The Biden administration’s ongoing support for Israel’s genocidal policies implicates it directly in the relentless targeting and massacring of journalists in Gaza, including hundreds of our colleagues and their families.
“Western media has played an integral role in manufacturing consent for Israel’s ongoing violence against the Palestinian people, while obfuscating U.S. complicity,” the journalists continued. “Over the past six months, the mainstream press has become the mouthpiece of the homicidal Israeli regime, promoting dehumanizing anti-Palestinian propaganda and platforming genocide apologists and perpetrators, while simultaneously ignoring, downplaying, and underreporting Israel’s war crimes against Palestinians.”
Journalists should boycott the White House Correspondents Dinner every year but especially this year.
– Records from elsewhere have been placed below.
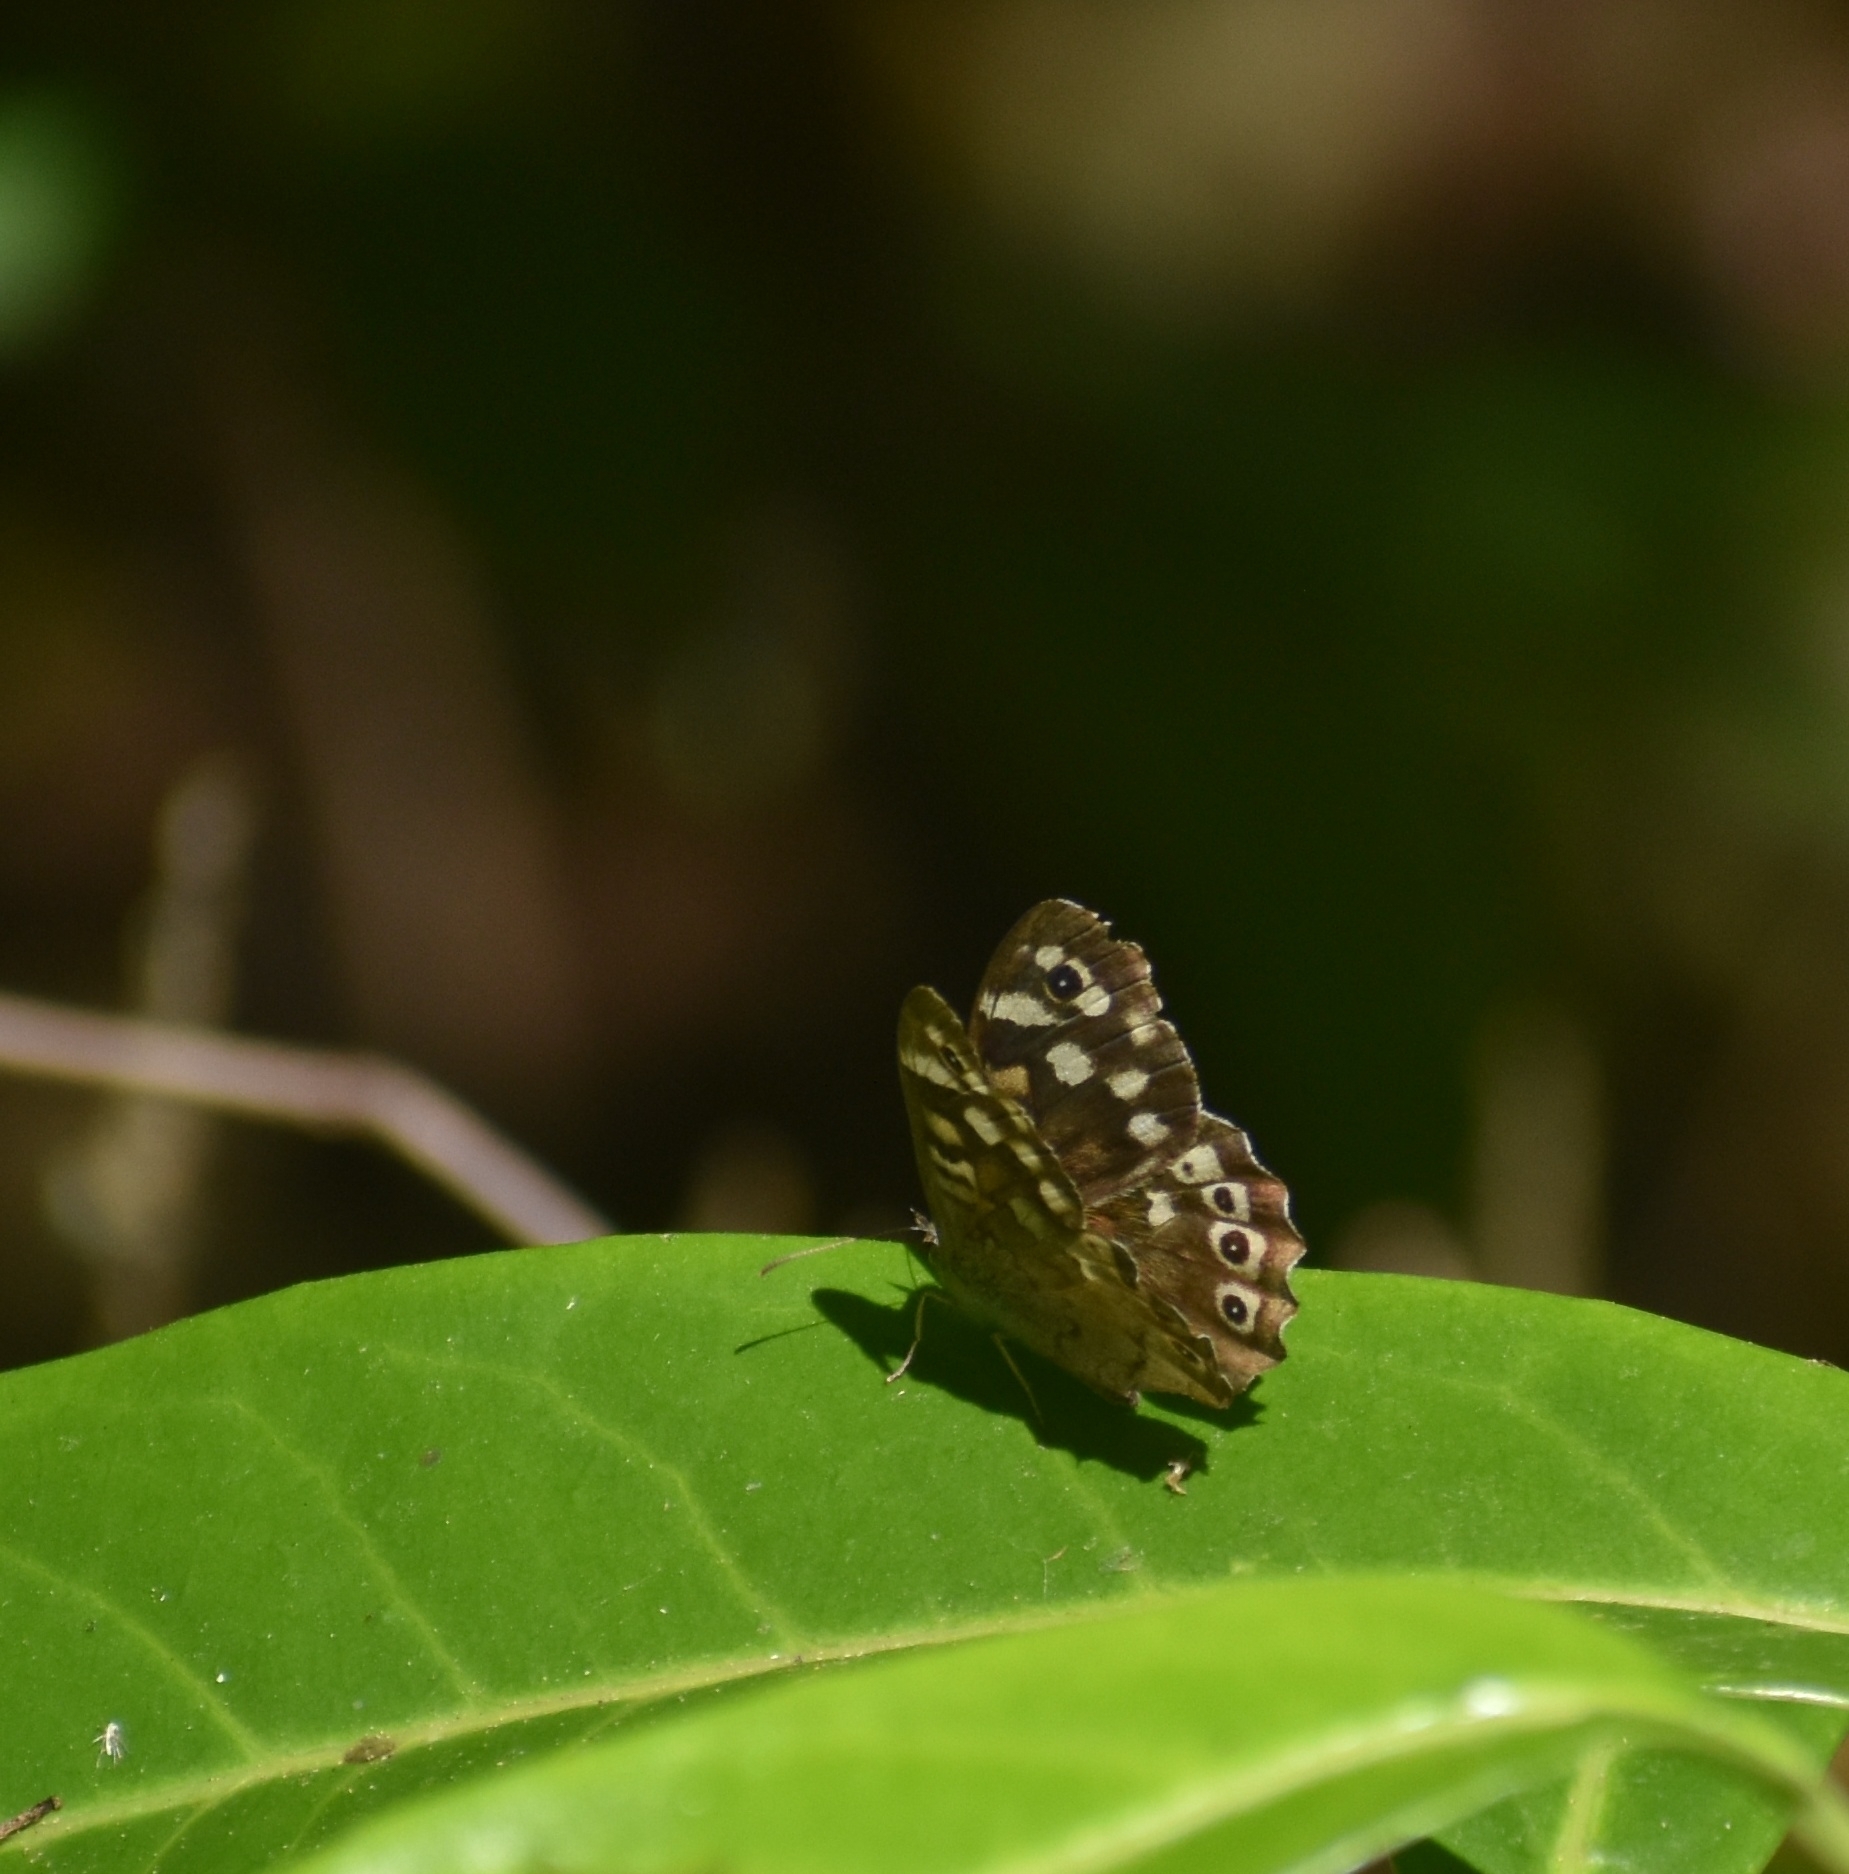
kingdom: Animalia
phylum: Arthropoda
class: Insecta
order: Lepidoptera
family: Nymphalidae
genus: Pararge
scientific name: Pararge aegeria
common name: Speckled wood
Especially if you are in a union. https://t.co/1Gp1xdoftv
“The White House Correspondents’ dinner is an embodiment of media manipulation, trading journalistic ethics for access,” the appeal argues. “For journalists to fraternize at an event with President [Joe] Biden and Vice President [Kamala] Harris would be to normalize, sanitize, and whitewash the administration’s role in genocide.”
“As journalists reporting from the belly of the beast, you have a unique responsibility to speak truth to power and uphold journalistic integrity,” the Palestinians implored U.S. journalists. “It is unacceptable to stay silent out of fear or professional concern while journalists in Gaza continue to be detained, tortured, and killed for doing our jobs.”
The appeal’s authors noted that American media professionals have demanded justice for journalists like Palestinian American Al Jazeera reporter Shireen Abu Akleh—who numerous probes found was intentionally killed by Israeli forces in 2022—and Jamal Khashoggi, the Saudi Washington Post columnist gruesomely murdered in 2018 by Saudi Arabian operatives in Turkey.
“It is past time journalists take action for journalists in Gaza,” the Palestinians asserted. “We call on all journalists of conscience to stand with us and uplift our call to boycott the White House Correspondents’ dinner.”